← Lessons

quiz vs the machine

Silver1080

Machine Learning

Gradient Descent

How models learn by stepping downhill on the loss surface.

4 min read · intro · beat Silver to climb

What it is

Gradient descent is the optimization algorithm that powers most machine learning training. The goal is to find model parameters that minimize a loss function, a number that measures how wrong the predictions are.

The intuition

Imagine standing on a foggy hillside trying to reach the valley.
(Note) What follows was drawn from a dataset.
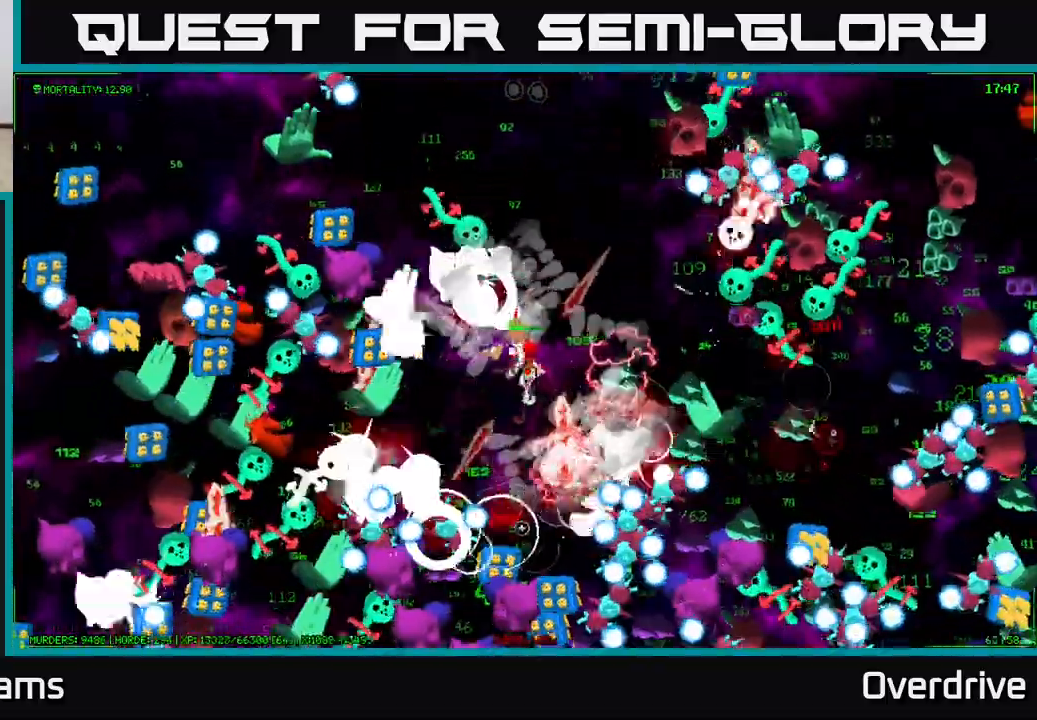
{"buttons": [], "left_stick": "up-right", "right_stick": "down", "events": [[33, "left_stick", "down-left"], [117, "left_stick", "down"], [267, "left_stick", "up-left"], [383, "left_stick", "up-right"]]}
You cannot see far, but you can feel which way is downhill. You take a small step in that direction, then repeat. The gradient is the mathematical version of "which way is downhill" for the loss.

The update rule

At each step the algorithm:

  • Computes the gradient of the loss with respect to each parameter
  • Moves each parameter a little in the opposite direction
  • The size of the step is controlled by the learning rate

A learning rate too large overshoots the valley and may diverge. Too small and training crawls. Variants like stochastic gradient descent use small random batches of data so each step is fast and noisy but cheap.

Key idea

Gradient descent repeatedly nudges parameters in the direction that most reduces loss, with step size set by the learning rate.

Check yourself

Answer to earn rating on the learn ladder.

1. What does the gradient tell you?

2. What happens if the learning rate is far too large?